HLX301 is an innovative anti-PD-L1 and anti-TIGIT bispecific antibody, composed of an anti-PD-L1 IgG1 subtype monoclonal antibody coupled with an anti-TIGIT variable domain of heavy-chain antibody. Its TIGIT binding domain is derived from VHH fragments with high affinity and high specificity to TIGIT, selected from the company’s synthetic humanized llama VHH library. HLX301 can simultaneously block both PD-1/PD-L1 and TIGIT/PVR pathways, inhibit tumour growth. It is expected to treat a variety of advanced cancers, including non-small cell lung cancer, head and neck squamous cell carcinoma, esophageal squamous cell carcinoma, etc. Pre-clinical studies reported that HLX301 is superior to blocking either pathway alone or anti-PD-L1 + anti-TIGIT combinational therapy, and can restore TCR signaling, stating a good tolerance and safety, thus paving the way for further clinical development. In February 2022, the first subjct has been dosed HLX301 in a phase 1 clinical study for the treatment of locally advanced or metastatic solid tumors in Australia. In March 2022, the application of a phase 1 clinical trial of HLX301 for the treatment of advanced tumours has been approved by the National Medical Products Administration.
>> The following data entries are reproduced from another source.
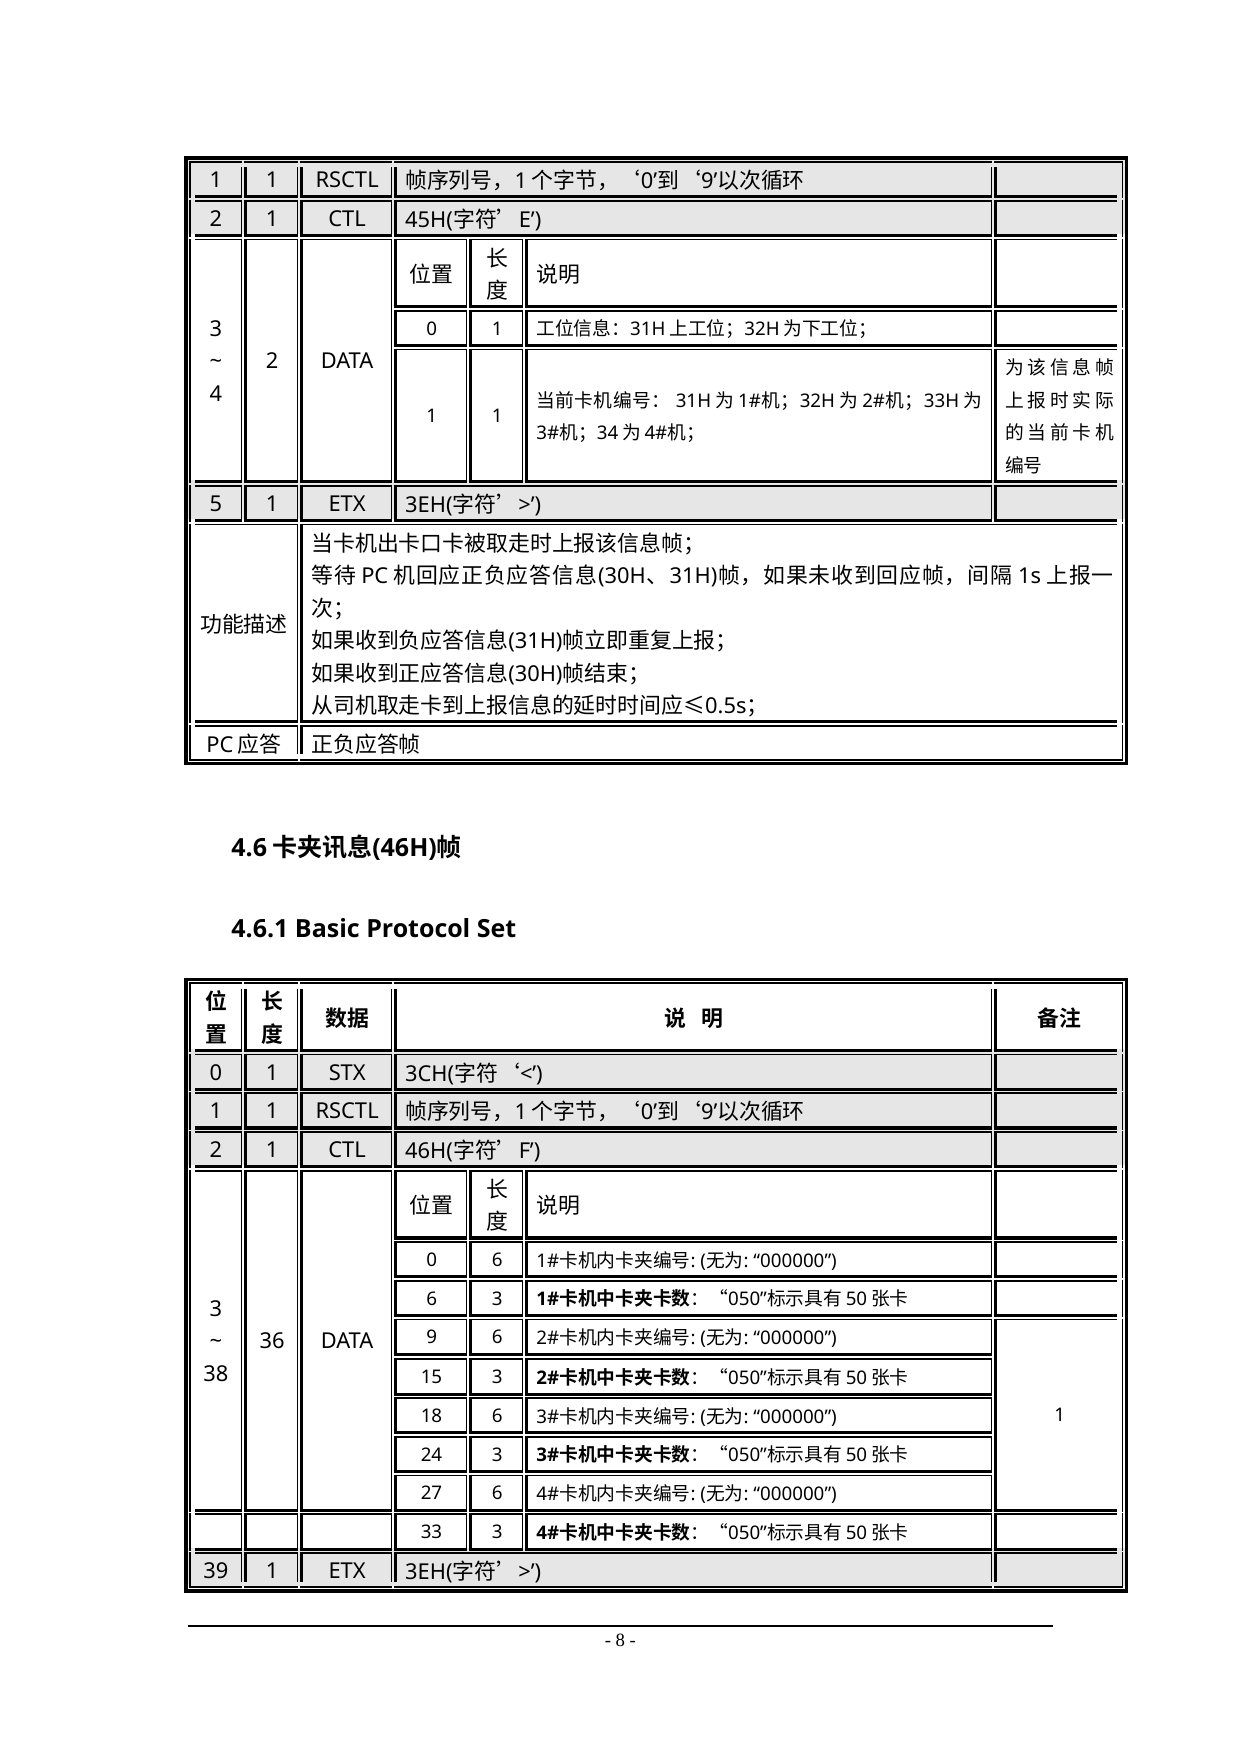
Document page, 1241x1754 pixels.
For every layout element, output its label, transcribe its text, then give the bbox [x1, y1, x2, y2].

table_cell [994, 1049, 1125, 1088]
table_cell 1 [247, 202, 297, 234]
table_cell 1 [247, 487, 297, 519]
table_cell 1 [188, 160, 244, 195]
table_cell ETX [300, 1548, 394, 1586]
table_cell 1#卡机内卡夹编号: (无为: “000000”) [528, 1243, 991, 1275]
table_cell 15 [397, 1360, 466, 1392]
table_cell 3 [472, 1282, 522, 1314]
table_cell 长度 [472, 1172, 522, 1236]
table_cell [247, 1515, 297, 1547]
table_cell 33 [397, 1515, 466, 1547]
table_cell [994, 1548, 1125, 1586]
table_cell RSCTL [300, 160, 394, 195]
table_cell [994, 234, 1125, 305]
table_cell DATA [303, 240, 391, 480]
table_cell 1 [188, 1088, 244, 1126]
table_cell [994, 1509, 1125, 1547]
table_cell 45H(字符’E’) [397, 202, 991, 234]
table_cell [303, 1515, 391, 1547]
table_cell 帧序列号，1个字节，‘0’到‘9’以次循环 [394, 160, 994, 195]
table_cell 0 [188, 1049, 244, 1088]
table_cell 2#卡机内卡夹编号: (无为: “000000”) [528, 1320, 991, 1353]
table_cell STX [303, 1055, 391, 1088]
table_cell 说明 [528, 1172, 991, 1236]
table_cell 功能描述 [188, 519, 300, 720]
table_cell [994, 305, 1125, 344]
table_cell 5 [188, 480, 244, 519]
table_cell 3EH(字符’>’) [394, 1548, 994, 1586]
table_cell ETX [303, 487, 391, 519]
table_cell [188, 1509, 244, 1547]
table_cell 当卡机出卡口卡被取走时上报该信息帧； 等待PC机回应正负应答信息(30H、31H)帧，如果未收到回应帧，间隔1s上报一次； 如果收到负应答信息(31H)帧立即重复上报； 如果收到正应答信息(30H)帧结束； 从司机取走卡到上报信息的延时时间应≤0.5s； [300, 519, 1125, 720]
table_cell 46H(字符’F’) [397, 1133, 991, 1165]
table_header 说 明 [394, 981, 994, 1049]
table_cell 24 [397, 1438, 466, 1470]
table_cell 2 [188, 195, 244, 234]
table_cell 1 [472, 312, 522, 344]
table_cell 27 [397, 1476, 466, 1509]
table_cell 位置 [397, 1172, 466, 1236]
table_cell 6 [472, 1320, 522, 1353]
table_cell 6 [472, 1243, 522, 1275]
table_cell CTL [303, 1133, 391, 1165]
table_cell 0 [397, 312, 466, 344]
table_cell 位置 [397, 240, 466, 305]
table_cell 1 [994, 1314, 1125, 1509]
table_cell 1#卡机中卡夹卡数：“050”标示具有50张卡 [528, 1282, 991, 1314]
table_cell 6 [472, 1476, 522, 1509]
table_cell 1 [247, 1094, 297, 1126]
text 4.6卡夹讯息(46H)帧 [231, 813, 1053, 878]
table_cell 1 [472, 350, 522, 480]
table_cell 4#卡机内卡夹编号: (无为: “000000”) [528, 1476, 991, 1509]
table_cell 4#卡机中卡夹卡数：“050”标示具有50张卡 [528, 1515, 991, 1547]
table_cell 2#卡机中卡夹卡数：“050”标示具有50张卡 [528, 1360, 991, 1392]
table_cell 9 [397, 1320, 466, 1353]
table_cell [994, 1126, 1125, 1165]
table_cell 1 [397, 350, 466, 480]
table_cell 3 [472, 1438, 522, 1470]
table_cell 当前卡机编号： 31H为1#机；32H为2#机；33H为3#机；34为4#机； [528, 350, 991, 480]
table_cell 3EH(字符’>’) [397, 487, 991, 519]
table_cell 36 [247, 1172, 297, 1509]
table_cell 3 [472, 1360, 522, 1392]
table_cell [994, 1236, 1125, 1275]
table_cell 6 [397, 1282, 466, 1314]
table_cell 3 ~ 4 [188, 234, 244, 480]
table_cell 0 [397, 1243, 466, 1275]
table_cell [994, 1165, 1125, 1236]
table_cell 1 [244, 1548, 300, 1586]
table_cell RSCTL [303, 1094, 391, 1126]
table_cell 18 [397, 1399, 466, 1431]
table_cell PC应答 [188, 720, 300, 759]
table_cell 工位信息：31H上工位；32H为下工位； [528, 312, 991, 344]
table_cell 6 [472, 1399, 522, 1431]
table_header 数据 [300, 981, 394, 1049]
table_cell 3#卡机中卡夹卡数：“050”标示具有50张卡 [528, 1438, 991, 1470]
text 4.6.1 Basic Protocol Set [231, 896, 1053, 961]
table_cell 2 [247, 240, 297, 480]
table_cell [994, 1275, 1125, 1314]
table_header 备注 [994, 984, 1122, 1049]
table_cell [994, 1088, 1125, 1126]
table_cell 2 [188, 1126, 244, 1165]
table_cell 3 [472, 1515, 522, 1547]
table_header 长度 [244, 981, 300, 1049]
table_cell 帧序列号，1个字节，‘0’到‘9’以次循环 [397, 1094, 991, 1126]
table_cell 3CH(字符‘<’) [397, 1055, 991, 1088]
table_cell 3 ~ 38 [188, 1165, 244, 1509]
table_cell 正负应答帧 [300, 720, 1125, 759]
table_cell 1 [244, 160, 300, 195]
table_cell 为该信息帧上报时实际的当前卡机编号 [994, 344, 1125, 480]
table_cell CTL [303, 202, 391, 234]
table_cell 1 [247, 1055, 297, 1088]
table_cell 3#卡机内卡夹编号: (无为: “000000”) [528, 1399, 991, 1431]
table_cell 1 [247, 1133, 297, 1165]
table_cell DATA [303, 1172, 391, 1509]
table_cell [994, 163, 1122, 195]
table_cell 39 [188, 1548, 244, 1586]
table_cell [994, 480, 1125, 519]
table_cell [994, 195, 1125, 234]
table_cell 说明 [528, 240, 991, 305]
table_cell 长度 [472, 240, 522, 305]
table_header 位置 [188, 981, 244, 1049]
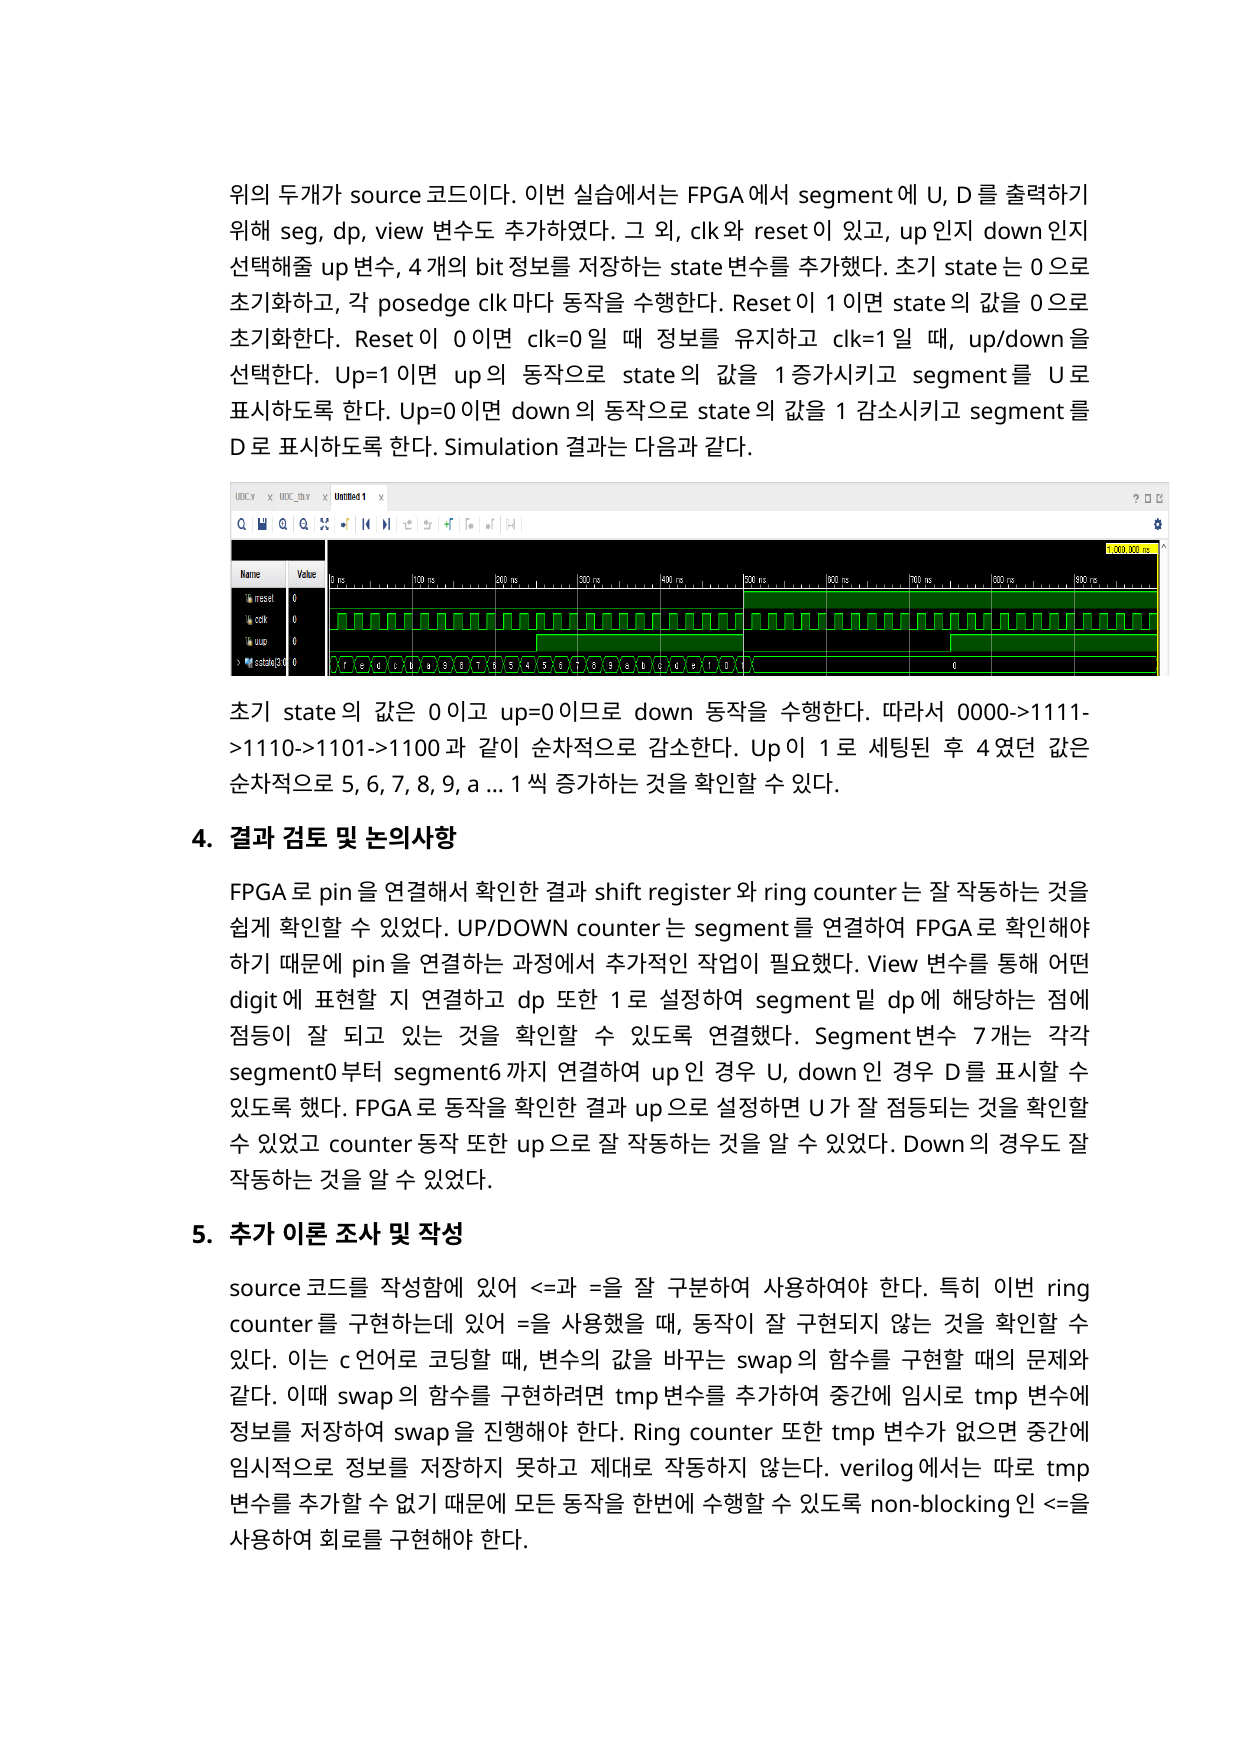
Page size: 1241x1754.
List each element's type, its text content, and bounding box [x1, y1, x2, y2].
Underpinned by the patient-centric strategy, Henlius has built an innovative product pipeline with many emerging targets, including PD-1/L1, LAG-3, TIGIT, BRAF, etc. and has been developing a forward-looking presence in bispecific antibodies, the antibody-drug conjugates (ADC) and fusion protein based on our own core antibody technologies. Looking forward, Henlius will continue its momentum for innovation, bringing more high-quality and affordable therapies to patients worldwide.


About HLX301 Phase 1/2 Trial


This open-label, multicentre, phase 1/2 study aims to evaluate the safety, tolerability, pharmacokinetics, and preliminary antitumour efficacy of HLX301 in patients with locally advanced/metastatic solid tumour or lymphoma. The study consists of three parts: phase 1a dose escalation, phase 1b dose expansion, and phase 2 clinical expansion. Eligible patients will receive intravenous infusion of HLX301 as a single agent every two weeks. Phase 1a uses the Bayesian optimal interval (BOIN) design to investigate safety, and determine the dose-limiting toxicity (DLT) and maximum tolerated dose (MTD) of HLX301. Phase 1b will further evaluate the pharmacokinetic and pharmacodynamic characteristics as well as the preliminary efficacy, to determine the recommended phase 2 dose (RP2D). The primary objective of the phase 2 study is to evaluate the antitumour activity of HLX301 in patients with locally advanced/metastatic solid tumour or lymphoma. The primary endpoints are objective response rate (ORR), disease control rate (DCR), and duration of response (DOR) assessed by investigators. Secondary objectives are to evaluate the safety of HLX301 and to investigate the association between PD-L1 expression levels and the antitumour activity of HLX301 in these patients.


Reference

[1] Chauvin JM, Zarour HM. TIGIT in cancer immunotherapy. J Immunother Cancer. 2020;8(2).

[2] Sanchez-Correa B, Valhondo I, Hassouneh F, et al. DNAM-1 and the TIGIT/PVRIG/TACTILE Axis: Novel Immune Checkpoints for Natural Killer Cell-Based Cancer Immunotherapy. Cancers (Basel). 2019;11(6):877.

[3] Yue C, Gao S, Li S, Xing Z, Qian H, Hu Y, Wang W and Hua C (2022) TIGIT as a Promising Therapeutic Target in Autoimmune Diseases. Front. Immunol. 13:911919.